Texto do exercício:
##############################

O Ministério Público do Tocantins (MPTO) deu início a uma mobilização coordenada para universalizar o acesso a serviços essenciais de assistência social em todos os municípios tocantinenses.
O projeto foca na regionalização do Serviço de Acolhimento em Família Acolhedora (SFA) e na expansão dos Centros de Referência Especializados de Assistência Social (Creas).
A base dessa atuação é a Nota Técnica 002/2026, desenvolvida pelo Caopije (Centro de Apoio Operacional da Infância, Juventude e Educação). O documento instrui os promotores de Justiça a cobrarem a implementação efetiva dessas redes, priorizando o acolhimento em ambiente familiar especialmente para crianças de até seis anos em detrimento do modelo de abrigos institucionais.
A intervenção do MPTO ocorre em resposta a um cenário crítico, uma vez que levantamentos técnicos revelam que mais de 60% dos prazos judiciais estipulados para o crescimento da rede assistencial já expiraram.
O objetivo é alinhar o Tocantins aos objetivos nacionais, que preveem que 25% das crianças acolhidas estejam sob os cuidados de famílias acolhedoras até 2027. Além disso, busca-se garantir que as decisões judiciais que determinam a universalização do serviço até 2028 sejam cumpridas.
A importância do vínculo comunitário
A orientação técnica estabelece que o atendimento dentro do próprio município da criança é a prioridade absoluta. Essa medida visa impedir o “desenraizamento social”, protegendo o desenvolvimento neuropsicossocial e mantendo os laços afetivos e sociais da criança com sua comunidade. Mesmo em localidades menores, a recomendação é priorizar o SFA local, ainda que com estrutura reduzida.
Caso a implantação individual seja impossível, o modelo preferencial passa a ser os consórcios intermunicipais. Esta opção é superior à gestão estadual direta porque permite que a família acolhedora more na cidade de origem da criança.
Para funcionar, esses consórcios devem reunir até quatro municípios e manter uma distância máxima de duas horas de viagem entre as cidades e a sede. Nessas configurações, o Estado tem a obrigação de cofinanciar pelo menos 50% do valor repassado pelo governo federal.

##############################

Informações:
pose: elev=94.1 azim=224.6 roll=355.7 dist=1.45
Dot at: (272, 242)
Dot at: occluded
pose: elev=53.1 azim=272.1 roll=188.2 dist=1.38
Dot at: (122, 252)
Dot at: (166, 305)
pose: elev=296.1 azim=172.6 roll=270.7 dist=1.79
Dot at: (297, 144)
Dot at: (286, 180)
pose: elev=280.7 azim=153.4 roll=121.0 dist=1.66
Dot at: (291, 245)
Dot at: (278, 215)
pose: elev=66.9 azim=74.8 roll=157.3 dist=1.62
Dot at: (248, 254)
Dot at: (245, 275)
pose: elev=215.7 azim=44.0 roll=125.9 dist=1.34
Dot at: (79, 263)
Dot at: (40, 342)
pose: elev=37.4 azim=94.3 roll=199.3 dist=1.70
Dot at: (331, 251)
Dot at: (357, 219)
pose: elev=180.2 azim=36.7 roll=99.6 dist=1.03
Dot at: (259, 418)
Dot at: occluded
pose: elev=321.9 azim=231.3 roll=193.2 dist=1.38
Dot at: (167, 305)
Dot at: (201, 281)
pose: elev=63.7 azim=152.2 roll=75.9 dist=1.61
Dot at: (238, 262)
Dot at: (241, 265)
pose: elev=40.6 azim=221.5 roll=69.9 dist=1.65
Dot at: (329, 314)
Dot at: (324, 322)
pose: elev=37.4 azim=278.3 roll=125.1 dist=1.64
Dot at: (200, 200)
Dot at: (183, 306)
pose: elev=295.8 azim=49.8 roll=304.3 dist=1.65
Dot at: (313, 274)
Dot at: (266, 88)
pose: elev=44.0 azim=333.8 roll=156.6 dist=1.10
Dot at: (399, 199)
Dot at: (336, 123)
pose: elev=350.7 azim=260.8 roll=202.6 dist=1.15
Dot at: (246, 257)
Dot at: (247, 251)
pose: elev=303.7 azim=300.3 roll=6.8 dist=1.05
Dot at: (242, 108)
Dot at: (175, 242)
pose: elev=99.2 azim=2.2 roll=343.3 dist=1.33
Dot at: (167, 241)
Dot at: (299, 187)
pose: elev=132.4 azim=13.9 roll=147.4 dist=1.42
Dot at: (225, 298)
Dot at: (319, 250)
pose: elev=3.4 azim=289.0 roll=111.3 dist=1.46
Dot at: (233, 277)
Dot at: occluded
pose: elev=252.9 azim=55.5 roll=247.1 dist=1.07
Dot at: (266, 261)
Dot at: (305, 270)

##############################

Tarefa A: De acordo com o texto sobre o acolhimento familiar no Tocantins, por que os consórcios intermunicipais são considerados melhores que a gestão estadual direta quando a implantação individual do serviço é impossível? Responda em uma ou duas frases.
Tarefa B: Repita do texto sobre o acolhimento familiar no Tocantins o trecho que vai de "O Ministério Público" até "de abrigos institucionais.".

Resultado da tarefa A: Os consórcios intermunicipais são considerados superiores porque permitem que a família acolhedora more na cidade de origem da criança.

Resultado da tarefa B:
O Ministério Público do Tocantins (MPTO) deu início a uma mobilização coordenada para universalizar o acesso a serviços essenciais de assistência social em todos os municípios tocantinenses.
O projeto foca na regionalização do Serviço de Acolhimento em Família Acolhedora (SFA) e na expansão dos Centros de Referência Especializados de Assistência Social (Creas).
A base dessa atuação é a Nota Técnica 002/2026, desenvolvida pelo Caopije (Centro de Apoio Operacional da Infância, Juventude e Educação). O documento instrui os promotores de Justiça a cobrarem a implementação efetiva dessas redes, priorizando o acolhimento em ambiente familiar especialmente para crianças de até seis anos em detrimento do modelo de abrigos institucionais.